» Text segment
..............................

No director, officer, employee or consultant of Aqua Metals who has any material nonpublic information relating to the Company or to any publicly‑traded companies with which the Company does business, such as customers, partners, or suppliers, may buy or sell securities of the Company or such other companies, pass the information to others or otherwise attempt to take advantage of the information. All memoranda, correspondence and other documents that contain nonpublic information must be kept in a secure place, such as a locked office or locked file cabinet, where others do not have access to such materials. Even if you are not in possession of inside information, you must not recommend to any other person to buy or sell securities of the Company or any other publicly‑traded companies with which the Company does business.

   

Policy Statement No. 2:
(“Speculative Trades”)

No director, officer, employee or consultant of Aqua Metals may engage in any short term or speculative transactions involving securities of the Company. These prohibited speculative transactions include: short sales, publicly traded options, hedging transactions, margin accounts and pledged securities, and standing and limit orders.

 

Questions and Answers About Insider Trading

 

1.         Why do we need a written policy?

 

Both the Securities and Exchange Commission (the “SEC”) and Congress are very concerned about maintaining the fairness of the U.S. securities markets. The securities laws are continually reviewed and amended to prevent people from taking unfair advantage of their position and to increase the punishment for those individuals who do. These laws require publicly‑traded companies to have clear policies on insider trading. In addition, Aqua Metals takes seriously its goal of upholding very high standards of ethics and conduct. We wish to avoid even the appearance of improper conduct on the part of anyone employed by or associated with the Company. We have worked hard to establish a reputation for integrity and ethical conduct and cannot afford to have it damaged.

 

 

 

2.         What are the penalties for violating the policy?

 

For individuals who trade on inside information or tip information to others:

 

A jail term of up to 20 years;

 

A civil penalty of up to the greater of $1,000,000 and three times the profit gained or loss avoided; and

 

A criminal fine of up to $5 million (no matter how small the profit).

..............................

» Available data
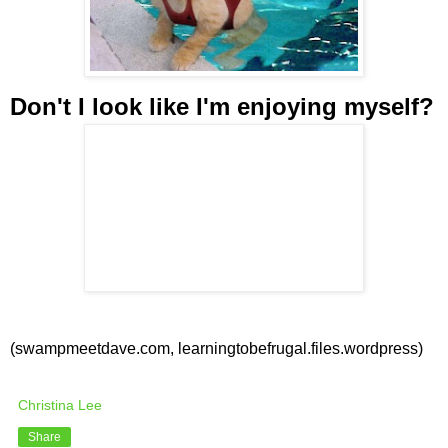
Don't I look like I'm enjoying myself?
(swampmeetdave.com, learningtobefrugal.files.wordpress)
Christina Lee
Share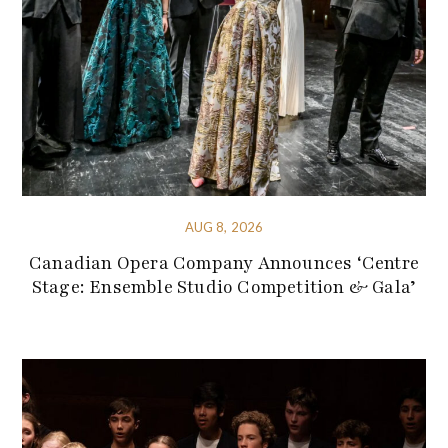
AUG 8, 2026
Canadian Opera Company Announces ‘Centre
Stage: Ensemble Studio Competition & Gala’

..............................

» Work task 1
In the insider trading policy, what is the longest jail term for someone who trades on inside information?
» Work task 2
From the insider trading policy, transcribe the part that begins with the words containing "No director, officer, employee or consultant of Aqua Metals may" and ends with "and limit orders.".
» Work task 3
Go on with the insider trading policy from the point where it stops.
The data has nothing to do with the insider trading policy.

» Task response 1
Up to 20 years.

» Task response 2
No director, officer, employee or consultant of Aqua Metals may engage in any short term or speculative transactions involving securities of the Company. These prohibited speculative transactions include: short sales, publicly traded options, hedging transactions, margin accounts and pledged securities, and standing and limit orders.

» Task response 3
 

For a company (as well as certain supervisors) that fails to take appropriate steps to prevent illegal trading:

 

A civil penalty of the greater of $25 million or three times the profit gained or loss avoided as a result of the employee’s violation.

 

In addition, the Company may impose discipline, up to and including termination, for failing to comply with the Company’s policies.

 

3.         What is material information?

 

Material information is any information that a reasonable investor would consider important in deciding to buy, hold or sell stock or that could reasonably be expected to affect the price of the stock. It can be positive or negative information. Again, it can be information about the Company and its subsidiaries or about a company with which we do business.

 

Examples:

 

Projections of future earnings or losses;

 

The proposed acquisition of a company or business, or sale of a company or any assets;

 

New equity or debt offerings;

 

Significant new discoveries, or grants or allowances of patents;

 

A stock split or change in dividend policy;

 

Significant price changes;

 

Significant product defects or modifications;

 

The gain or loss of a significant sale, customer or collaborator;

 

Significant regulatory actions;

 

Results of product or process trials;

 

 

 

Financial problems or plans to file bankruptcy;

 

Changes in senior management;

 

Plans to raise additional capital through stock sales or otherwise; and

 

Significant litigation exposure due to actual or threatened litigation.

 

4.         When is information nonpublic?

 

Information is considered to be nonpublic until 48 hours after the Company has disclosed the information by issuance of a press release to the news services or by an appropriate disclosure filing with the SEC.

 

5.         How can I tell if something I know is material?

 

Employees are not expected to make the determination of whether information that they have and that they know is not public is “material,” nor should they take the risk of doing so. If you are aware of some information that might be material and are contemplating a stock trade, you should contact the Chief Financial Officer of Aqua Metals. You are encouraged to err on the side of caution.

 

6.         How do I know if information is now public and it is OK to start trading?

 

Once you know that there is material information that needs to be publicly released before anyone can trade, you must wait until two full business days after the public release is made. If it is information relating to the Company, you can ask the Chief Financial Officer if the news release has been made. If it is information relating to a customer, supplier, etc., you might need to investigate other news sources or ask the member of management who is responsible for the relationship with that company. Please remember that the decision of when any information about a company will be publicly released belongs solely to senior management of that company. The timing of news releases can involve many complicated legal and business factors and delays of several days or longer are not uncommon. No employee should ever disclose material information to the public unless specifically authorized to do so by a senior executive officer of Aqua Metals, no matter the amount of inconvenience to the employee.

 

7.         Once information is released publicly, can I go ahead and trade?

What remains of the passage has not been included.